[RECORDS FOR THIS EXERCISE Boundary: Start]

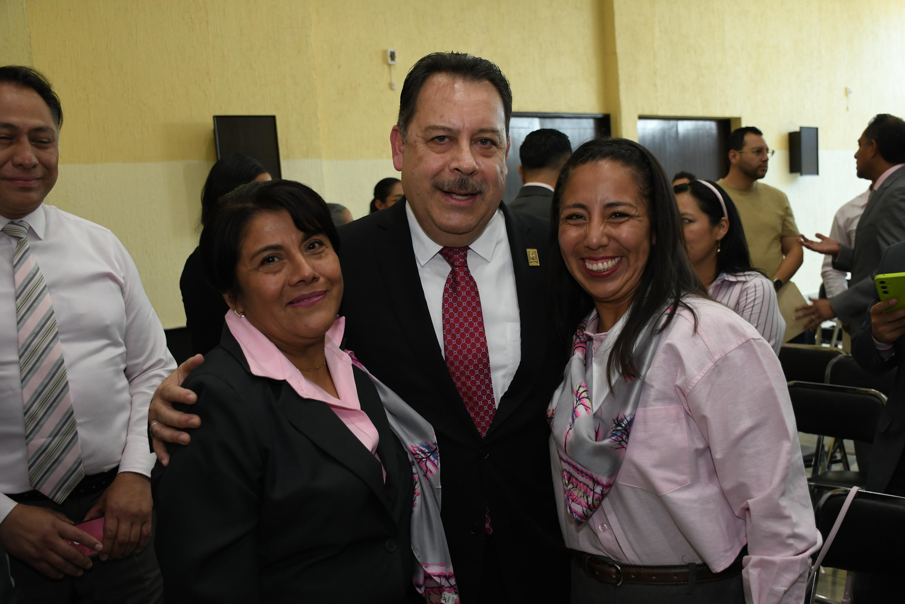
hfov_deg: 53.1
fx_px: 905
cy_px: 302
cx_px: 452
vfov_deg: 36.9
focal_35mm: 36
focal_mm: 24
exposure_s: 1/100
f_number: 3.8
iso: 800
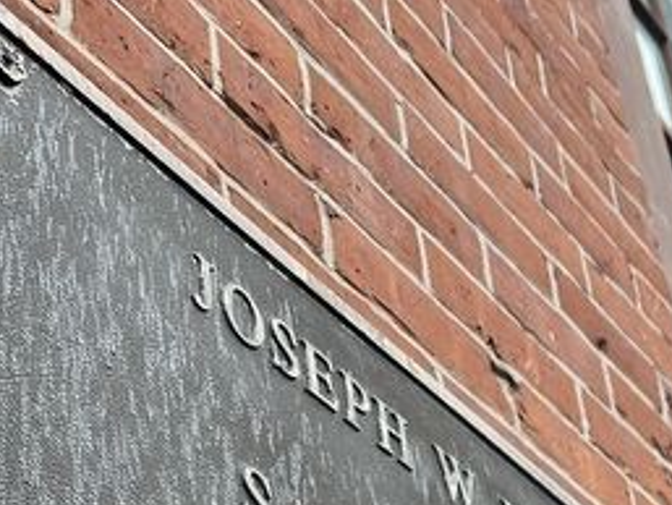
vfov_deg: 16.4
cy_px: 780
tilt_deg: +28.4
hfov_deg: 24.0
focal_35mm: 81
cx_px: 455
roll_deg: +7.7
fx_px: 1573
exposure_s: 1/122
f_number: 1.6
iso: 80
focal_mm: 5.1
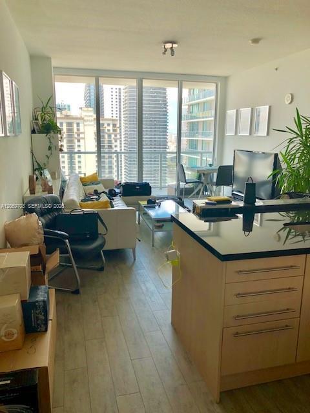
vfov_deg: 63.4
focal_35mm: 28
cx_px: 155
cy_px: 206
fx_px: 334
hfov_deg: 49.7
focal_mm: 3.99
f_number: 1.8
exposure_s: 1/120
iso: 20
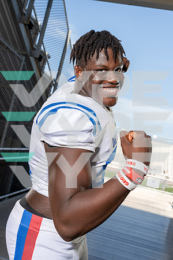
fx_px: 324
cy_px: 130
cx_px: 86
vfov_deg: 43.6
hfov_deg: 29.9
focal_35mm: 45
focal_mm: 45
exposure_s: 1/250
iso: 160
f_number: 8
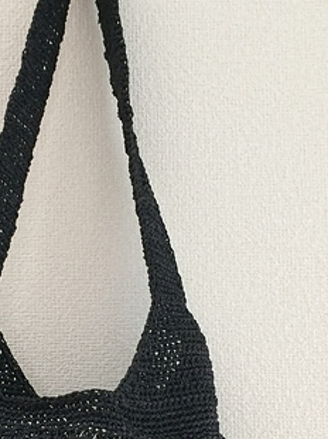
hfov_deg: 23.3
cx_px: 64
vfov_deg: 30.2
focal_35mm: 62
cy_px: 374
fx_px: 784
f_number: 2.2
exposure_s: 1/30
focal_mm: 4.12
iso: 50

[RECORDS FOR THIS EXERCISE Boundary: End]

### WORK INSTRUCTIONS:
Pictures omitted, give the entries again exactly.

### RESPONSE FOR THIS EXERCISE:
hfov_deg: 53.1
fx_px: 905
cy_px: 302
cx_px: 452
vfov_deg: 36.9
focal_35mm: 36
focal_mm: 24
exposure_s: 1/100
f_number: 3.8
iso: 800
vfov_deg: 16.4
cy_px: 780
tilt_deg: +28.4
hfov_deg: 24.0
focal_35mm: 81
cx_px: 455
roll_deg: +7.7
fx_px: 1573
exposure_s: 1/122
f_number: 1.6
iso: 80
focal_mm: 5.1
vfov_deg: 63.4
focal_35mm: 28
cx_px: 155
cy_px: 206
fx_px: 334
hfov_deg: 49.7
focal_mm: 3.99
f_number: 1.8
exposure_s: 1/120
iso: 20
fx_px: 324
cy_px: 130
cx_px: 86
vfov_deg: 43.6
hfov_deg: 29.9
focal_35mm: 45
focal_mm: 45
exposure_s: 1/250
iso: 160
f_number: 8
hfov_deg: 23.3
cx_px: 64
vfov_deg: 30.2
focal_35mm: 62
cy_px: 374
fx_px: 784
f_number: 2.2
exposure_s: 1/30
focal_mm: 4.12
iso: 50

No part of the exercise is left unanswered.